Jeder Laternenmast am Bürgersteig, jede zentrale Grünfläche verrät es: Der Wahlkampf ist auf vollen Touren. Plakate und Banner bestimmen derzeit das Stadt- oder Dorfbild. Und seit die ersten Plakate hängen, fühlen sich viele von jenen gestört, die mit den Plakaten angesprochen werden sollen: die Wähler:innen. Einige von ihnen wandten sich sogar mit einem Leserbrief an die Redaktion. Joachim Katzur aus Osterholz-Scharmbeck ist einer von ihnen. Er findet die Wahlplakatwälder weder zeitgemäß noch sinnvoll. Vor allem: Der anfallende Müll passe nicht zu den umweltschützenden Slogans der Parteien.
Eine belästigende Umweltverschmutzung
Wir wollten wissen: Sehen das noch mehr Wähler:innen so und haben bei unseren Leser:inen nachgefragt, wie sie die Wahlwerbung mit Plakaten bewerten. Und tatsächlich: Keine der Antworten fällt positiv aus. Ulrike Lindner aus Worpswede findet „Wahlplakate total unnötig“, Renate Buescher sieht darin eine „Umweltverschmutzung“, Christa von Bebern meint, sie seien „reine Verschwendung“ von Geld, Sandra Puckhaber erfährt die Plakate als „Belästigung“ und Katja Poppe aus Bremervörde fordert gar einen generellen Verzicht auf Wahlplakate. Kritisiert werden von den meisten zudem die „inhaltlosen Parolen“. Zusammengefasst: Wahlplakate sind für einige potenzielle Wähler:innen eine so belästigende wie inhaltslose Verschwendung von Geld, die zudem zuungunsten der Umwelt ausfällt.
Oder gleich Müll?
Für andere hingegen reichen kritische Worte nicht aus. Weil sie wohl davon überzeugt sind, dass es sich bei den Plakaten um Müll handelt, führen sie sie der Deponie selbstständig zu, indem sie die Plakate zerstören. Davon berichten Jochen Hake und Arnold Neugeborn, der die Liste der Linken für den Schwaneweder Gemeinderat anführt.
Beide sehen darin eine willentliche Beeinträchtigung der demokratischen Meinungsäußerung und des demokratischen Wettbewerbs und machen deutlich, dass es zu einer Demokratie dazugehöre, auch Meinungen auszuhalten, die man selbst nicht vertritt.
Plakate erreichen alle
Warum aber halten die Parteien oder parteilosen Kandidat:innen weiter an dieser Form der Wahlwerbung fest? Und was sagen ihre Vertreter:innen zu den vorgebrachten Vorwürfen?
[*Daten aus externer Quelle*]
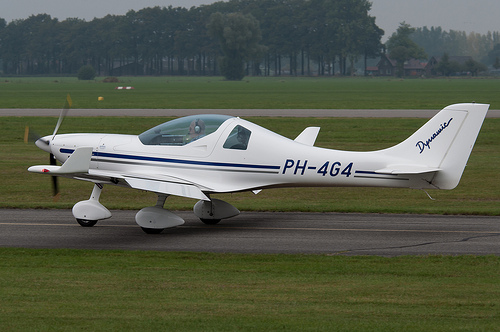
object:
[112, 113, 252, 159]
cockpit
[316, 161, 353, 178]
number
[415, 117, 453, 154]
text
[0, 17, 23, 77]
trees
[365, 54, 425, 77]
cabin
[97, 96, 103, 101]
object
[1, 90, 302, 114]
ground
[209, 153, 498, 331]
airport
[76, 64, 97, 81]
bush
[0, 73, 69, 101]
grass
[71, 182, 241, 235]
landing gear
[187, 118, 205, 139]
pilot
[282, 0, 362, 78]
trees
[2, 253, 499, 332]
grass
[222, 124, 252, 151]
window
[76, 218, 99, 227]
wheel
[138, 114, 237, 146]
window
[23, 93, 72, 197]
propeller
Jochen Hake, Bürgermeisterkandidat für die Grünen in Bremervörde, hat eine einfache Antwort:
Man hält an den Plakaten fest, weil „Wahlforscher immer wieder feststellen, dass Wahlplakate entscheidend sind, um die eigenen Wähler mobilisieren.“ Damit macht er einen entscheidenden Punkt klar, worum es bei der Plakatierung gehe: um die Mobilisierung der „eigenen“ Wähler:innen. Ein weiterer Punkt sei, so die die Osterholzer Bürgermeisterkandidatin der CDU Marie Jordan, dass die Plakate auf die Kandidat:innen aufmerksam machen. Hinzukomme, darauf machen neben Hake und Jordan auch der amtierende Bürgermeister Torsten Rohde und Doris Brandt, die die SPD-Liste für den Bremervörder Stadtrat anführt, unisono aufmerksam, dass einfach noch nicht alle Menschen „digital unterwegs“ seien. Und bei der Wahl gehe es schließlich darum, dass alle ihre Stimme abgeben.
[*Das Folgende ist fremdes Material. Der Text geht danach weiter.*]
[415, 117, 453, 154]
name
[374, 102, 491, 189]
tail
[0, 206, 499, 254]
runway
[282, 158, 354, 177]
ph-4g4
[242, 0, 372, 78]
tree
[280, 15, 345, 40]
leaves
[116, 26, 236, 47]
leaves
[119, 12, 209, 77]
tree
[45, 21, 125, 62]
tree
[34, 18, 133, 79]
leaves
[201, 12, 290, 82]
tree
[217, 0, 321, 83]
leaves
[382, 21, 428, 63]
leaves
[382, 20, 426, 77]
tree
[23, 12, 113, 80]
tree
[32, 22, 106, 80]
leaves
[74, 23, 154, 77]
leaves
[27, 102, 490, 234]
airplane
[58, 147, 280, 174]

Man hält also an der Plakatwerbung fest, weil man mit ihr prinzipiell alle erreicht, sie der Mobilisierung der eigenen Wähler:innen dient und manche Gesichter manche Wähler:innen neugierig machen können. Um den Transport von Inhalten oder gar darum, Menschen mit Plakaten zu überzeugen, geht es weniger. So schießt die Kritik an der Inhaltsleere etwas am Gegenstand vorbei.
Zu 100 Prozent recycelbar
Ähnlich, darauf weisen ebenso alle Kandidat:innen hin, verhalte es sich mit dem Vorwurf der Umweltverschmutzung. „Eine Umweltverschmutzung könnte man annehmen, wenn man keine Folgenutzung hätte“, so Brandt. Entsprechend setzen die Bremervörder Sozialdemokrat:innen vor allem auf Bauzaunbanner, aus denen man im Anschluss, auch schon 2014, Einkaufstaschen, Sonnensegel oder Abdeckplanen anfertigen lasse. Auf diese Weiterverwendung setze auch Reinhard Lindenberg aus Ohrel von der Wählergemeinschaft, dessen Banner aus Lkw-Plane gefertigt worden seien.
Hake und Jordan, die auch auf Laternenplakate setzen, erklären, dass ihre Plakate recycelbar seien. „Unsere Hohlkammerplakate sind zu 100 % recycelbar. Das Granulat aus den recycelten Platten kann vielfältig wieder verarbeitet werden, z. B. zu neuen Hohlkammerplatten, Verpackungsmaterial und vielen Dingen mehr bis hin zum T-Shirt oder Fleece-Pullover“, so Jordan. Auch Hake macht klar, dass alle Bestandteile der Plakate dem Recycling, auch die Kabelbinder, zugeführt würden.
Lebendige Demokratie
Dass in diesem Jahr so viele Plakate aufgestellt werden, liegt nicht zuletzt daran, wie Bürgermeister Rohde erklärt, dass „mit der Bundestagswahl zeitgleich fünf verschiedene Wahlen beworben werden.“ Dennoch würde er sich für die nächsten Wahlen „mit den Fraktionen gerne darauf verständigen, dass die möglichen Standorte für Wahlwerbung deutlich reduziert werden.“
Zugleich, so Jordans Hinweis, bewiese die Menge an unterschiedlichen Plakaten aber auch die Lebendigkeit unserer Demokratie und das Engagement der Menschen vor Ort.